The story’s main point is that unless federal regulators remove safety exemptions, which allow employees in the oil and gas industry to work longer hours than drivers in other businesses, there are going to be a lot more deaths.
That’s because there’s an oil and gas boom in this country that is boosting the economic fortunes of formerly poor towns and regions, providing jobs and tax revenue. In fact, The Times says that more than 200,000 new oil and gas wells will be drilled in the United States during the next decade.
That means a lot more oil workers, a lot more pressure to work long hours, and a lot more accidents. The fatality rate for the oil industry is already seven times the national average, according to The Times. And from 2003 to 2008, almost one-third of the 648 oil field workers’ deaths were from highway crashed, the paper reported, citing data from the Centers for Disease Control and Prevention.
The CDC said that the oil industry is becoming more dangerous because workers are doing longer shifts, inexperienced workers are being hired because of the boom, and older rigs are being used, according to The Times.

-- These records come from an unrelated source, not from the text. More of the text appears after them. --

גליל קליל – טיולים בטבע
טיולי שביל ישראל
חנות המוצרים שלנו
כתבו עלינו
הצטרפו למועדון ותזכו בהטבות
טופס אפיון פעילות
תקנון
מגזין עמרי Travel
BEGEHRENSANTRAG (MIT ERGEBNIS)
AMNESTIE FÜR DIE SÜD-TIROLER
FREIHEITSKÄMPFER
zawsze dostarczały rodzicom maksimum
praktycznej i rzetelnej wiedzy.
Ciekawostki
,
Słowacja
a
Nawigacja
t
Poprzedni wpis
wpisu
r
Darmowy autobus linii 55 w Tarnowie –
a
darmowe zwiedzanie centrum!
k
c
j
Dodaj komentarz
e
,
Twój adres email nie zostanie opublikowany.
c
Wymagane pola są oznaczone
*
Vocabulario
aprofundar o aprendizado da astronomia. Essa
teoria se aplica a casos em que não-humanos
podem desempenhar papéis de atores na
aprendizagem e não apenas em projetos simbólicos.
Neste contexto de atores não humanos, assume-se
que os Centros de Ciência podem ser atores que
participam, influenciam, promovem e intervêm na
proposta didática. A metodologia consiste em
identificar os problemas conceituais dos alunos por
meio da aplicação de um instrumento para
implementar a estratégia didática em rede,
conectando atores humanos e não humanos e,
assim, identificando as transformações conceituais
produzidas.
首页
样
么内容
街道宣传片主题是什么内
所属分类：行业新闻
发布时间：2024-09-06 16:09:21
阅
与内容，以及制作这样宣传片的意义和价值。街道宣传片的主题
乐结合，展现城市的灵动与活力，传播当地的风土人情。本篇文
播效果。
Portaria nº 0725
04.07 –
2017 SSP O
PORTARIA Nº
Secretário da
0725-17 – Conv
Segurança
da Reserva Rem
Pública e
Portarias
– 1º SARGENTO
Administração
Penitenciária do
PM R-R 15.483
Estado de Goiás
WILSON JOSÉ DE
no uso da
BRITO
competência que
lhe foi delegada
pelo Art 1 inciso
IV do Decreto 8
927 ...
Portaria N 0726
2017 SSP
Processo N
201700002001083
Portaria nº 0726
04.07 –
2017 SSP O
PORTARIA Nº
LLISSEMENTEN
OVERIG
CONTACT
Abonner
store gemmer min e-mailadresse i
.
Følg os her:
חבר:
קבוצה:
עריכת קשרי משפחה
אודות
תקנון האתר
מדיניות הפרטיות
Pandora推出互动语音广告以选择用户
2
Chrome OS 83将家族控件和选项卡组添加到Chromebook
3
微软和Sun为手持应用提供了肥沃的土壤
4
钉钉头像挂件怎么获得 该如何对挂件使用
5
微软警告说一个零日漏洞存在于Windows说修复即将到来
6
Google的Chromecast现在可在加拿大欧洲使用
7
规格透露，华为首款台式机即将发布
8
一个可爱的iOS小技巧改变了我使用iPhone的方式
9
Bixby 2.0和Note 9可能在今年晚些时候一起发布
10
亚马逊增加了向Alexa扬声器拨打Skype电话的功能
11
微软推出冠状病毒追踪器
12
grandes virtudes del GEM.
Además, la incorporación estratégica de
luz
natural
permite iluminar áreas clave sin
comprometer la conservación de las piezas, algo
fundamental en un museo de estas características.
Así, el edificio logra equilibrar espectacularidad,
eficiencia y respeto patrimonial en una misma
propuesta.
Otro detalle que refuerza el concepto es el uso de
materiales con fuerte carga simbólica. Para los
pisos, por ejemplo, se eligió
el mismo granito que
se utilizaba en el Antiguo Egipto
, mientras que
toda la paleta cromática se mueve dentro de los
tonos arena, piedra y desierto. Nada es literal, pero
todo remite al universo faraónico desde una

The oil industry is able to legally skirt the highway safety rules that are mandatory for other businesses. Most truckers are required to stop driving once they have put in a 14-hour workday. But in the case of the oil industry, drivers don’t have to count any time they spend waiting while another crew does its duties, yet such wait times can be as long a 10 hour, The Times reported.
These safety exemptions were granted to oil companies in the 1960s when the industry maintained that is drivers needed more scheduling flexibility, according to The Times.
There have been a number of efforts to have these exemptions voided, but the oil industry lobby is powerful, and has stopped them. Even the National Transportation Safety Board hasn’t been able to get traction on this issue.
But someone should. These exemptions need to be scrapped, for safety’s sake.